[Provided records]:
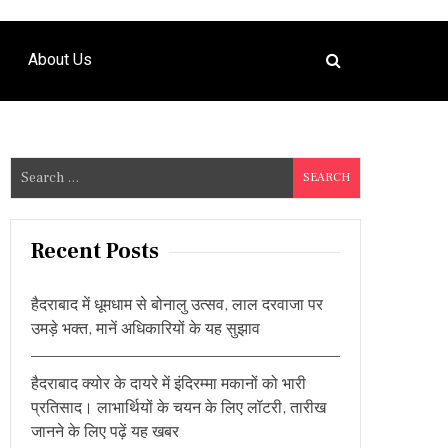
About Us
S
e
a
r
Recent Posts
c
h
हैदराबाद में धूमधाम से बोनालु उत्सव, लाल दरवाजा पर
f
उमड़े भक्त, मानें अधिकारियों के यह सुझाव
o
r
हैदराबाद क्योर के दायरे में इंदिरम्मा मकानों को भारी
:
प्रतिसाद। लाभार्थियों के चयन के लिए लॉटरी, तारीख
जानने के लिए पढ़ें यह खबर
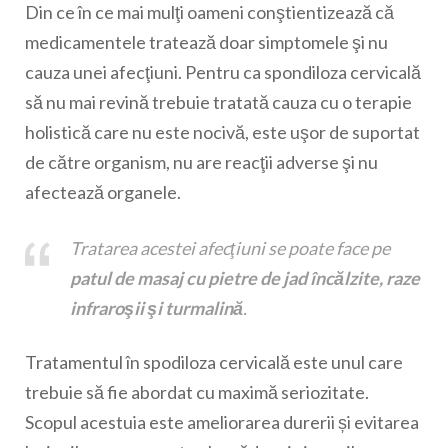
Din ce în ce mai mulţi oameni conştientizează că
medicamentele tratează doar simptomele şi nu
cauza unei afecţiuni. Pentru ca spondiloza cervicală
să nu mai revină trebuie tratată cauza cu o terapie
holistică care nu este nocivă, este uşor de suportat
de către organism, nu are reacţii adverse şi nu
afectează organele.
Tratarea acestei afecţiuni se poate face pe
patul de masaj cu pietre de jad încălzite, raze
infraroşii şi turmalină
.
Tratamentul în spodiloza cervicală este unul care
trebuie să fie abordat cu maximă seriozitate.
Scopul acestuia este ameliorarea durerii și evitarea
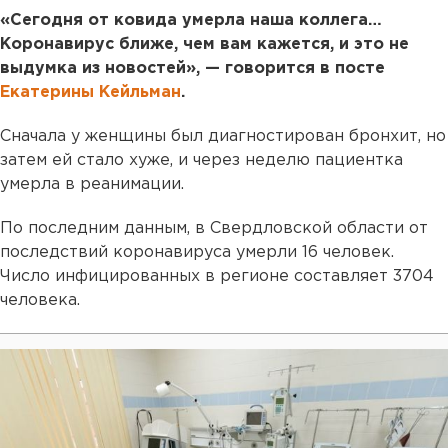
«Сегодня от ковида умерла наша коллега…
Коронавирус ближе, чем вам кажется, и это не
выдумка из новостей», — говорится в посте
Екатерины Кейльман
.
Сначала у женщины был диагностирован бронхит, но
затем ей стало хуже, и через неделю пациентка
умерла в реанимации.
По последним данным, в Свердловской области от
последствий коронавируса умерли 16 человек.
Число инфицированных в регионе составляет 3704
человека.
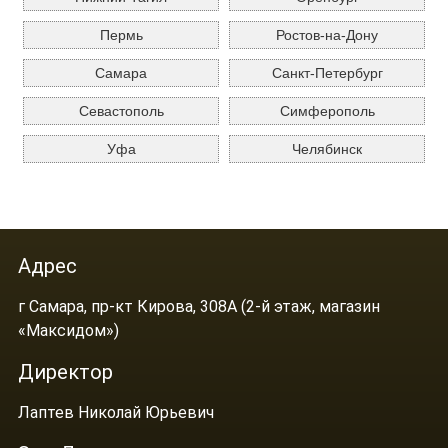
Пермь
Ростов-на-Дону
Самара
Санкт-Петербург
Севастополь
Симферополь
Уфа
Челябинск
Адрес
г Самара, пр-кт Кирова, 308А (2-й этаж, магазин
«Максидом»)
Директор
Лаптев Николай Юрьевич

[Required action]: Pull every line containing the word "cervicală" out of the entries above.

[Exercise result]:
cauza unei afecţiuni. Pentru ca spondiloza cervicală
Tratamentul în spodiloza cervicală este unul care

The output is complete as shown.